This blog is dedicated to sharing the concept that our hands are essential to learning- that we engage the world and its wonders, sensing and creating primarily through the agency of our hands. We abandon our children to education in boredom and intellectual escapism by failing to engage their hands in learning and making.
Tuesday, January 19, 2010
We don't see all at once...
I am amazed sometimes that when I demonstrate things, methods, objects, to my students at school, they don't see the whole thing at once. So today we began stitching the bindings of our books. First, of course there was a flurry of folding papers. The paper as it comes off the roll has a natural curl to it that is deceiving. Your eyes tell you it should fold one way, but the fibers in the paper and their alignment requires that it be folded the other for best results. This takes very close observation to see. This takes very careful explanation to impart, and when your mind is full of your own thoughts, it is hard to listen with complete attention. We miss way too much.
And so it is in schools. It can take the engagement of the hands to learn the lessons. With the engagement of the hands, the mind and heart follow. And of course, if you were to read this from the standpoint of academic/scientific precision of language you would stand back in critical judgment, while those who work with their hands will know exactly what I'm talking about. So it was with the teachings of Friedrich Froebel.
As a patient teacher, I bide my time. I explain things, then allow the students to get the materials in their own hands and proceed to the point where their understanding runs out, and I explain again. They get more the second time when they stand on the platform of their own experience. In the photos above, students are tearing, punching with an awl, and beginning to sew. And I will also explain that one's best work is often not one's first work. We see more as we progress, and if a craftsman's will is at work, what we do in time is lifted to the level of "art craft"... art in which deep development of character is expressed.
Can human qualities mirror the crystalline forms that Froebel handled in the Mineralogical Museum? Froebel was inspired to believe that could happen. I think of it as craftsmanship... the process through which one grows to meet full human potential.
Some of the value in the lessons learned with the shop projects won't be apparent for years. That's another "problem" teachers have. We can't be expecting instant gratification all the time.
ReplyDeleteMario
And we can't be so easily measured. Yesterday was the last day to apply for race for the top money.
ReplyDeleteI am frankly disappointed in the department of education, proposing that throwing more money at some specific schools will bring the educational changes we need. Especially when the money is thrown in the direction of that which is most easily measured, student short term achievement on multiple choice standardized tests.

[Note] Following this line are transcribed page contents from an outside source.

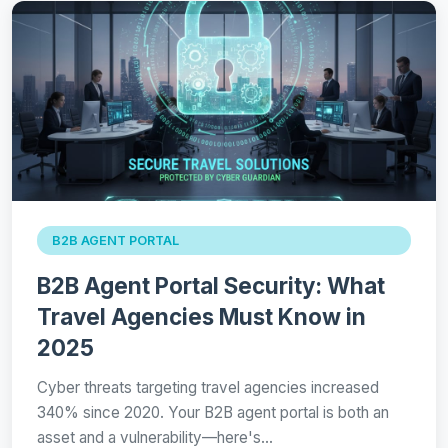
B2B AGENT PORTAL
B2B Agent Portal Security: What
Travel Agencies Must Know in
2025
Cyber threats targeting travel agencies increased
340% since 2020. Your B2B agent portal is both an
asset and a vulnerability—here's…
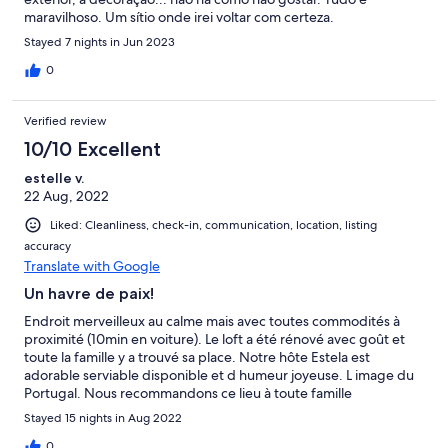
maravilhoso. Um sítio onde irei voltar com certeza.
Stayed 7 nights in Jun 2023
0
Verified review
10/10 Excellent
estelle v.
22 Aug, 2022
Liked: Cleanliness, check-in, communication, location, listing
accuracy
Translate with Google
Un havre de paix!
Endroit merveilleux au calme mais avec toutes commodités à
proximité (10min en voiture). Le loft a été rénové avec goût et
toute la famille y a trouvé sa place. Notre hôte Estela est
adorable serviable disponible et d humeur joyeuse. L image du
Portugal. Nous recommandons ce lieu à toute famille
recherchant un cocon pour les vacances. Au plaisir d y retourner
Stayed 15 nights in Aug 2022
0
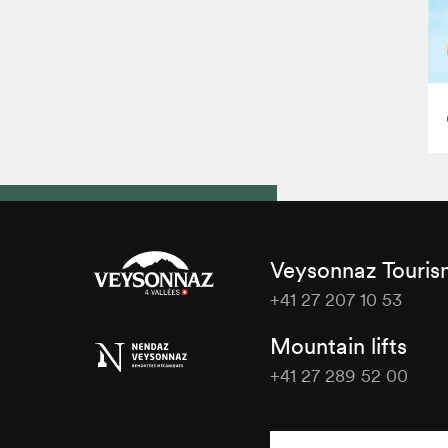
Veysonnaz Touri
+41 27 207 10 53
Veysonnaz
Mountain lifts
Tourisme
+41 27 289 52 00
Veysonnaz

If your experience is anything like mine, there's a point at which it is necessary to "fail" - to cut and fold the paper the wrong way and experience the consequences - in order for the "lesson" to truly sink in. In most schools, however, making mistakes is a source of embarrassment and to be avoided at all costs. Do you find yourself explicitly setting up a classroom climate where "mistakes" are encouraged, and do you see the kids learning to not be afraid of trying and failing? I'd like to hear your thoughts.

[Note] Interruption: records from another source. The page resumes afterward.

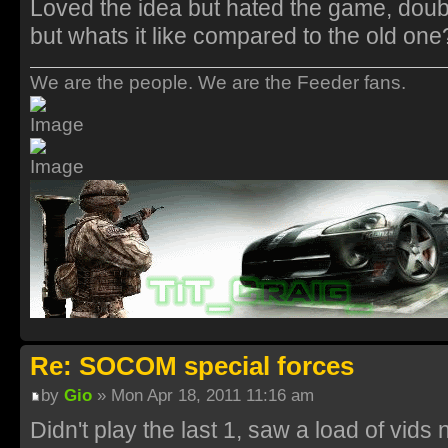
Loved the idea but hated the game, doub
but whats it like compared to the old one
We are the people. We are the Feeder fans.
Re: SOCOM special forces
by
Gio
» Mon Apr 18, 2011 11:16 am
Didn't play the last 1, saw a load of vids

ReplyDeleteI set up situations in which they are challenged, but I set up situations in which I am also challenged and fail in the classroom. As I explained to my high school students yesterday, I tend to teach what I want to learn, so some failure is inevitable. I tell my students "this is what I thought yesterday, but this is what I learned today." Why should a teacher be any different from a student, and why should we keep our own interest in learning hidden from them?
ReplyDeleteI was asked to teach the high school students processes for testing materials yesterday, so we had pieces of wood that they were told to break. Now, why would it break along the grain so easily and not across grain? In our digital, virtual world, there is no such thing as grain, but I had them mess with paper, to discover that even it bends more easily and more precisely one way than the other. Things that we take for granted have material qualities that can only be discovered by hand, but then only if we take the time to test them and learn from them. It is part of a teacher's job to ask that of them...
In the case of folding the paper the wrong way, I clearly explained the process and the reasons for it 4 times, but many students still don't really hear until they are holding the material in their own hands and have the foundation for learning that sensory engagement supplies.
Age old pedagogues knew the truth of this. I see it because my own lineage is that of the wood shop and not the university.
Another thing is that we don't grow all at once. We have 3 grades to a classroom and each kid gets to be the mature, confident one at some point in the process. Failure is never criticized or held up for ridicule or set up as a cause for embarrassment. The same students seem to make the most mistakes, and would it surprise anyone if they were the youngest in the class? Don't we accept that as most natural to the process of growth?